Pico Iyer Can’t Get Graham Greene Out of his Head
Travel Blog • Eva Holland • 01.09.12 | 8:47 AM ET
In the Los Angeles Review of Books, World Hum contributor Pico Iyer writes about a string of odd coincidences, eerie overlaps and echoes between Graham Greene’s writing and traveling life and his own. Iyer writes:
Not long thereafter, I began working on a book on the 14th Dalai Lama, and as I was sitting in Hiroshima one fall afternoon, listening to one of his general addresses, I realized that the perfect way of summarizing his teachings—for non-Buddhists at least—was by quoting Hamlet: “There is nothing either good or bad, but thinking makes it so.” A little later, I was staying in a convent on the Via Dolorosa in Jerusalem and, needing something to read, picked up a book from the library shelves. It was Greene’s late novel Monsignor Quixote, and when I turned to the title page, there was an epigraph, from Hamlet: “There is nothing either good or bad, but thinking makes it so.”

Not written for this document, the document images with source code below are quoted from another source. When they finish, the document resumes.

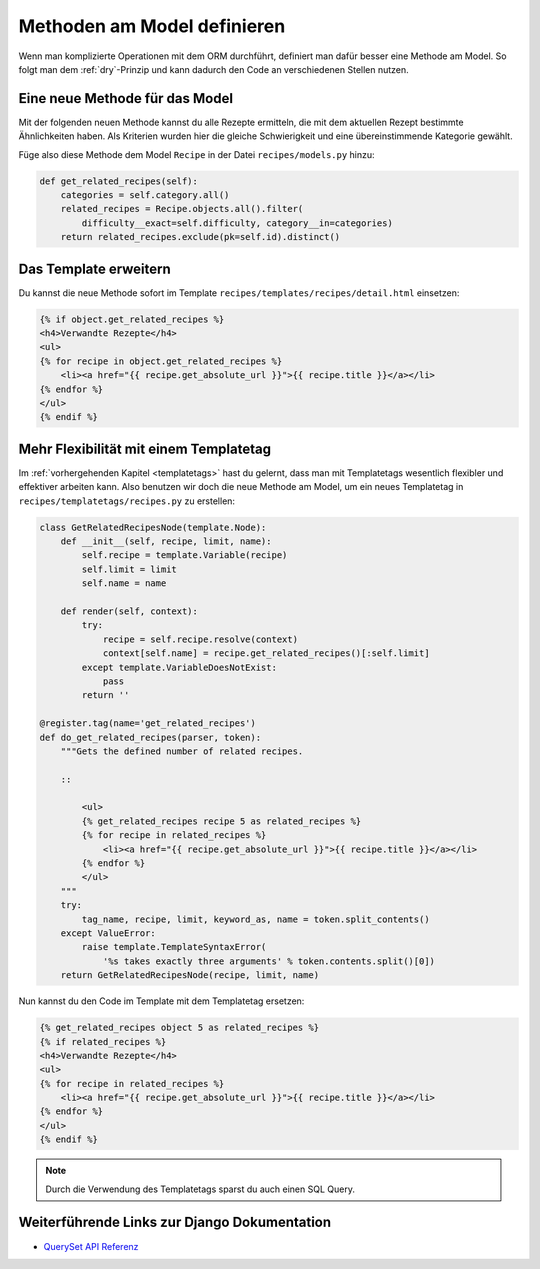 Methoden am Model definieren
****************************

Wenn man komplizierte Operationen mit dem ORM durchführt, definiert man dafür
besser eine Methode am Model. So folgt man dem :ref:`dry`-Prinzip und kann
dadurch den Code an verschiedenen Stellen nutzen.

Eine neue Methode für das Model
===============================

Mit der folgenden neuen Methode kannst du alle Rezepte ermitteln, die mit dem
aktuellen Rezept bestimmte Ähnlichkeiten haben. Als Kriterien wurden hier die
gleiche Schwierigkeit und eine übereinstimmende Kategorie gewählt.

Füge also diese Methode dem Model ``Recipe`` in der Datei
``recipes/models.py`` hinzu:

..  code-block:: python

    def get_related_recipes(self):
        categories = self.category.all()
        related_recipes = Recipe.objects.all().filter(
            difficulty__exact=self.difficulty, category__in=categories)
        return related_recipes.exclude(pk=self.id).distinct()

Das Template erweitern
======================

Du kannst die neue Methode sofort im Template
``recipes/templates/recipes/detail.html`` einsetzen:

..  code-block:: html+django

    {% if object.get_related_recipes %}
    <h4>Verwandte Rezepte</h4>
    <ul>
    {% for recipe in object.get_related_recipes %}
        <li><a href="{{ recipe.get_absolute_url }}">{{ recipe.title }}</a></li>
    {% endfor %}
    </ul>
    {% endif %}

Mehr Flexibilität mit einem Templatetag
=======================================

Im :ref:`vorhergehenden Kapitel <templatetags>` hast du gelernt, dass man mit
Templatetags wesentlich flexibler und effektiver arbeiten kann. Also benutzen
wir doch die neue Methode am Model, um ein neues Templatetag in
``recipes/templatetags/recipes.py`` zu erstellen:

..  code-block:: python

    class GetRelatedRecipesNode(template.Node):
        def __init__(self, recipe, limit, name):
            self.recipe = template.Variable(recipe)
            self.limit = limit
            self.name = name

        def render(self, context):
            try:
                recipe = self.recipe.resolve(context)
                context[self.name] = recipe.get_related_recipes()[:self.limit]
            except template.VariableDoesNotExist:
                pass
            return ''
    
    @register.tag(name='get_related_recipes')
    def do_get_related_recipes(parser, token):
        """Gets the defined number of related recipes.

        ::

            <ul>
            {% get_related_recipes recipe 5 as related_recipes %}
            {% for recipe in related_recipes %}
                <li><a href="{{ recipe.get_absolute_url }}">{{ recipe.title }}</a></li>
            {% endfor %}
            </ul>
        """
        try:
            tag_name, recipe, limit, keyword_as, name = token.split_contents()
        except ValueError:
            raise template.TemplateSyntaxError(
                '%s takes exactly three arguments' % token.contents.split()[0])
        return GetRelatedRecipesNode(recipe, limit, name)

Nun kannst du den Code im Template mit dem Templatetag ersetzen:

..  code-block:: html+django

    {% get_related_recipes object 5 as related_recipes %}
    {% if related_recipes %}
    <h4>Verwandte Rezepte</h4>
    <ul>
    {% for recipe in related_recipes %}
        <li><a href="{{ recipe.get_absolute_url }}">{{ recipe.title }}</a></li>
    {% endfor %}
    </ul>
    {% endif %}

..  note::

    Durch die Verwendung des Templatetags sparst du auch einen SQL Query.

Weiterführende Links zur Django Dokumentation
=============================================

* `QuerySet API Referenz <http://docs.djangoproject.com/en/1.2/ref/models/querysets/#ref-models-querysets>`_
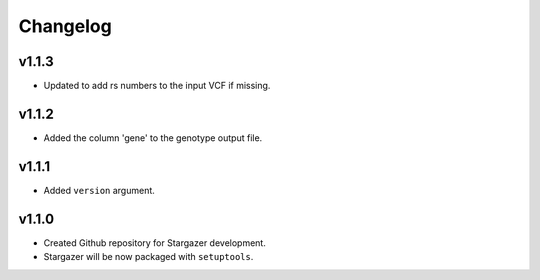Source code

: Changelog
*********

v1.1.3
-------
* Updated to add rs numbers to the input VCF if missing.

v1.1.2
-------
* Added the column 'gene' to the genotype output file.

v1.1.1
-------
* Added ``version`` argument.

v1.1.0
-------

* Created Github repository for Stargazer development.
* Stargazer will be now packaged with ``setuptools``.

On and on this went… Perhaps—a skeptic might have said—these were no more than surface coincidences; but when there are so many correspondences, across such a wide canvas, you start to imagine that they might speak for connections of a deeper kind.
So often these days we read of travelers taking off “in the footsteps” of Marco Polo or Genghis Khan or many another distinguished forebear, even Graham Greene. But in this case, I didn’t feel I had to pursue Greene, because he was so busy pursuing me.
Iyer’s latest book, The Man Within My Head, was released last week. It explores his strange relationship with Graham Greene in depth, and The Globe and Mail’s Ronald Wright describes it, in a thoughtful review, as “biography, memoir, travelogue, literary criticism and personal meditation.” I can’t wait to check it out.